======== 원본 자료
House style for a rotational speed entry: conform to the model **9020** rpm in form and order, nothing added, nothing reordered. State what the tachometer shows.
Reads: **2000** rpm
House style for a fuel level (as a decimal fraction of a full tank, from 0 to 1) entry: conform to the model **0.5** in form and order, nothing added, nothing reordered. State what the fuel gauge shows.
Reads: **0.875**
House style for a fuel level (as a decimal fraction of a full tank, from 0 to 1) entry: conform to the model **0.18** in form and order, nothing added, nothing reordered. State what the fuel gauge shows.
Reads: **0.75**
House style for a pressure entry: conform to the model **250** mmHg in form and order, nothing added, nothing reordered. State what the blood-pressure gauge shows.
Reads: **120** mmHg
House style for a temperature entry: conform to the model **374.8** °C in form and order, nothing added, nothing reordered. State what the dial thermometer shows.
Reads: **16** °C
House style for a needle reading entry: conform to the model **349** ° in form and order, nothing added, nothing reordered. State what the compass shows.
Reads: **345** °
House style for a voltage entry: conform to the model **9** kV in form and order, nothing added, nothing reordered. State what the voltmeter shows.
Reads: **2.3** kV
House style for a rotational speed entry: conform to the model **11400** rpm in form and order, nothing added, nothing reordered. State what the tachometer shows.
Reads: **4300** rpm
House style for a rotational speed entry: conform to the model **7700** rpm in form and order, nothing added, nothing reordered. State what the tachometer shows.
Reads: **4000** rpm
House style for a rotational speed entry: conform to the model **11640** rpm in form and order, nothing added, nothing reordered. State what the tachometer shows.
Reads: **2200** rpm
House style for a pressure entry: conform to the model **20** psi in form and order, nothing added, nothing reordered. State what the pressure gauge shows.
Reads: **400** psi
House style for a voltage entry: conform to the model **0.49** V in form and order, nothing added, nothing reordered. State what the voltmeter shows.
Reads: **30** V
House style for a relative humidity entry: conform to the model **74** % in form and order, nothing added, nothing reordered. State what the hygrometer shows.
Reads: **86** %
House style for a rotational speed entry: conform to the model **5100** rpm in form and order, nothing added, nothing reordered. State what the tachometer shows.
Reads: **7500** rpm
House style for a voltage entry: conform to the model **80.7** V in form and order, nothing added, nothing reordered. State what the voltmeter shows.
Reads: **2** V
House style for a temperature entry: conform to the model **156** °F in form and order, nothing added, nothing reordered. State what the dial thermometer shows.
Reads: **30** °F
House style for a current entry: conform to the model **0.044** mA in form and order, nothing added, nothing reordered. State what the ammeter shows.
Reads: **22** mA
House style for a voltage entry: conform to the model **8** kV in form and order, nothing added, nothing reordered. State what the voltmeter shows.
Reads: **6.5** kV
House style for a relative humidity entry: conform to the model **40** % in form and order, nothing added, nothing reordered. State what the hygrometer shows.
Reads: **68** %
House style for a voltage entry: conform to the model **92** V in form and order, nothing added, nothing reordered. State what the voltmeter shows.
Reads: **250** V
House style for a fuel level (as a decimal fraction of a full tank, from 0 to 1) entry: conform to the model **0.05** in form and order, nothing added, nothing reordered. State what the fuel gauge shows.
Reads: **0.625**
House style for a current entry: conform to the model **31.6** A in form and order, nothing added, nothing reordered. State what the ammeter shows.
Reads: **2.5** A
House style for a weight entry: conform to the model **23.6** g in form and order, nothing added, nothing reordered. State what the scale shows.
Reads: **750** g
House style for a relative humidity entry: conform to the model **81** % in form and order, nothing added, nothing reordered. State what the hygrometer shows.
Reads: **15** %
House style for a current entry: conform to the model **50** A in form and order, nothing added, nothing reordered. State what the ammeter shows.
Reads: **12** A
================
할 일:
위의 모든 줄을 다시 쓰되 "House style" 표현만 "Format rule" 표현으로 바꾸고 나머지는 그대로 두세요.

풀이 결과:
Format rule for a rotational speed entry: conform to the model **9020** rpm in form and order, nothing added, nothing reordered. State what the tachometer shows.
Reads: **2000** rpm
Format rule for a fuel level (as a decimal fraction of a full tank, from 0 to 1) entry: conform to the model **0.5** in form and order, nothing added, nothing reordered. State what the fuel gauge shows.
Reads: **0.875**
Format rule for a fuel level (as a decimal fraction of a full tank, from 0 to 1) entry: conform to the model **0.18** in form and order, nothing added, nothing reordered. State what the fuel gauge shows.
Reads: **0.75**
Format rule for a pressure entry: conform to the model **250** mmHg in form and order, nothing added, nothing reordered. State what the blood-pressure gauge shows.
Reads: **120** mmHg
Format rule for a temperature entry: conform to the model **374.8** °C in form and order, nothing added, nothing reordered. State what the dial thermometer shows.
Reads: **16** °C
Format rule for a needle reading entry: conform to the model **349** ° in form and order, nothing added, nothing reordered. State what the compass shows.
Reads: **345** °
Format rule for a voltage entry: conform to the model **9** kV in form and order, nothing added, nothing reordered. State what the voltmeter shows.
Reads: **2.3** kV
Format rule for a rotational speed entry: conform to the model **11400** rpm in form and order, nothing added, nothing reordered. State what the tachometer shows.
Reads: **4300** rpm
Format rule for a rotational speed entry: conform to the model **7700** rpm in form and order, nothing added, nothing reordered. State what the tachometer shows.
Reads: **4000** rpm
Format rule for a rotational speed entry: conform to the model **11640** rpm in form and order, nothing added, nothing reordered. State what the tachometer shows.
Reads: **2200** rpm
Format rule for a pressure entry: conform to the model **20** psi in form and order, nothing added, nothing reordered. State what the pressure gauge shows.
Reads: **400** psi
Format rule for a voltage entry: conform to the model **0.49** V in form and order, nothing added, nothing reordered. State what the voltmeter shows.
Reads: **30** V
Format rule for a relative humidity entry: conform to the model **74** % in form and order, nothing added, nothing reordered. State what the hygrometer shows.
Reads: **86** %
Format rule for a rotational speed entry: conform to the model **5100** rpm in form and order, nothing added, nothing reordered. State what the tachometer shows.
Reads: **7500** rpm
Format rule for a voltage entry: conform to the model **80.7** V in form and order, nothing added, nothing reordered. State what the voltmeter shows.
Reads: **2** V
Format rule for a temperature entry: conform to the model **156** °F in form and order, nothing added, nothing reordered. State what the dial thermometer shows.
Reads: **30** °F
Format rule for a current entry: conform to the model **0.044** mA in form and order, nothing added, nothing reordered. State what the ammeter shows.
Reads: **22** mA
Format rule for a voltage entry: conform to the model **8** kV in form and order, nothing added, nothing reordered. State what the voltmeter shows.
Reads: **6.5** kV
Format rule for a relative humidity entry: conform to the model **40** % in form and order, nothing added, nothing reordered. State what the hygrometer shows.
Reads: **68** %
Format rule for a voltage entry: conform to the model **92** V in form and order, nothing added, nothing reordered. State what the voltmeter shows.
Reads: **250** V
Format rule for a fuel level (as a decimal fraction of a full tank, from 0 to 1) entry: conform to the model **0.05** in form and order, nothing added, nothing reordered. State what the fuel gauge shows.
Reads: **0.625**
Format rule for a current entry: conform to the model **31.6** A in form and order, nothing added, nothing reordered. State what the ammeter shows.
Reads: **2.5** A
Format rule for a weight entry: conform to the model **23.6** g in form and order, nothing added, nothing reordered. State what the scale shows.
Reads: **750** g
Format rule for a relative humidity entry: conform to the model **81** % in form and order, nothing added, nothing reordered. State what the hygrometer shows.
Reads: **15** %
Format rule for a current entry: conform to the model **50** A in form and order, nothing added, nothing reordered. State what the ammeter shows.
Reads: **12** A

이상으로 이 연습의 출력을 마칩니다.